I suppose not. So they told you to go on to high school?

Mr. Yamamoto
Yes, but I felt like that was such a waste of time. Around that period of my life, I was hospitalized with serious injuries due to a traffic accident, and it was then that parents relented.

So you were really seriously aspiring to become a chef even in your junior high school years.

Mr. Yamamoto
At that time my only desire was to start working as soon as possible and be an adult, be in the real world. Even when I went to department stores, I didn’t care at all about clothing or video games or anything like that. I loved heading to the grocery stores in the basement of the department stores to see the assortment of meat from both land and sea. My heart would race with every new discovery, like when I would say to myself, “Wait, why is this chicken meat so red? Oh, it’s duck!” I absolutely loved those moments.
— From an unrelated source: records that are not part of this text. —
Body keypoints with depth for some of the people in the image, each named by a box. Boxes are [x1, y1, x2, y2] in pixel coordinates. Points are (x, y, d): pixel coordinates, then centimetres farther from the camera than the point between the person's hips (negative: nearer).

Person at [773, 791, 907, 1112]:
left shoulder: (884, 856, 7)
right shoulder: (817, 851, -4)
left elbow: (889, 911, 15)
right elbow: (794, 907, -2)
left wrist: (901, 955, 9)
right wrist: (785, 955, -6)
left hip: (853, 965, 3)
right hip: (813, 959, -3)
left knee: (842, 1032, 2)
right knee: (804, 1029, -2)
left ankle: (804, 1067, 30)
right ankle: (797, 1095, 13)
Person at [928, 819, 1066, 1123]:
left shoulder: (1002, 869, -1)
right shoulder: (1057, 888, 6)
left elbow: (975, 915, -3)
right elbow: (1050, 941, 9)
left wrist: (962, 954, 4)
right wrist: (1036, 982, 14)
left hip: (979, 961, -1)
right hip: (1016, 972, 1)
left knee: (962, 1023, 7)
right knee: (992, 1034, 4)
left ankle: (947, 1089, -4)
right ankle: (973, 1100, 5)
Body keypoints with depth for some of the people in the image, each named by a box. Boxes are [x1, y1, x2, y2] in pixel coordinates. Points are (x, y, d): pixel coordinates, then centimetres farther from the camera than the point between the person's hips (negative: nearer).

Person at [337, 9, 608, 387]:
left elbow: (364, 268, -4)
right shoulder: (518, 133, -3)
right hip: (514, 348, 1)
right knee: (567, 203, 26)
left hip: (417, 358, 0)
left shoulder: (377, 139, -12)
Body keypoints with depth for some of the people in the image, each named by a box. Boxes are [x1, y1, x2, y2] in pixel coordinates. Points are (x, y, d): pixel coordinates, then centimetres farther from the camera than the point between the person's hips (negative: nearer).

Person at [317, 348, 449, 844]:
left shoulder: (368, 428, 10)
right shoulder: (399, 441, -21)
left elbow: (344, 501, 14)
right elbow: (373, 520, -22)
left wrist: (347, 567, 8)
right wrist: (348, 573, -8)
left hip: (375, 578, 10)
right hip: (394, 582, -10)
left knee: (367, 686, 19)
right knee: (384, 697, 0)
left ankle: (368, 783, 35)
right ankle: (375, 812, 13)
So during childhood it was, should I say, a bit more than just a hobby? Like it was chef or bust?

Mr. Yamamoto
Yes, you could say that. That’s precisely why I can’t understand the concept that people have that you should cook just as a way to make money. I couldn’t help but think if money was all you cared about, there are so many other jobs out there.

■ Only Japanese cuisine can express the authenticity one shares with the world as a Japanese chef.

I started working part time at a café after graduating junior high, then went on to work at various kitchens, from izakaya (Japanese gastropubs) to little Japanese diners and big Japanese restaurants. Most of the time it was because I went as a diner and thought, “This is the place!” I would then dive right in, applying for the job and then starting at that new place. Not only were my skills honed by working in real kitchens, but it also gave me the desire to study theory. At the age of 19 I enrolled in the Shikoku Culinary College (now the KISS College of Culinary Arts).

Were you already aiming to be a chef of Japanese cuisine at that time?

Mr. Yamamoto
At the time I was working at a Japanese restaurant in Kagawa Prefecture. I spent one year studying everything about Japanese, Chinese, and Western cuisine from customer service to the final presentation at cooking school, while returning at night to cook in a real kitchen preparing Japanese cuisine. That was when I realized that you have to be in France for authentic French cuisine, and you have to be in China for authentic Chinese cuisine. No matter how hard a Japanese chef tries, they likely will not be able to beat the authenticity of someone who was born in raised with another country’s cuisine. Looking at it from the opposite direction, authentic Japanese cuisine is right here in Japan. If I’m going to cook, I want to pursue authenticity. I felt that as a Japanese person, only Japanese cuisine would express that concept of authenticity.

You thought that because you had studied Western and Chinese cuisine?

Mr. Yamamoto
Another thing I think made my decision was my experience of working at the site of Japanese cuisine. The soul of Japanese cuisine is making use of fresh ingredients. With sashimi, the very cut of the knife results in a completely different flavor. First-rate French and Chinese restaurants are the same way, but because I love Japan, I want to cook in Japan. As long as I live in Japan I can’t think of a single cuisine where I can source fresh ingredients on a level as excellently as I can for Japanese cuisine.

These days there is increasing interest in Japanese cuisine, even resulting in “Washoku,” the traditional dietary culture of Japan becoming inscribed in the UNESCO Intangible Cultural Heritage List. Yet at that time (in the late 1980s), many people were enamored with French and Italian chefs, were they not?

Mr. Yamamoto
That may be true, but I always felt that Japanese cuisine was very cool. I suppose it just suited my nature, because Japanese cuisine is about simple preparation that properly matches the fresh ingredients used. For example, when I saw how sauce is used to draw a picture on a plate in French cooking, I couldn’t help but think, “What is the purpose of doing this as cuisine?” Those biting thoughts are precisely why I wasn’t able to consider anything other than Japanese cuisine.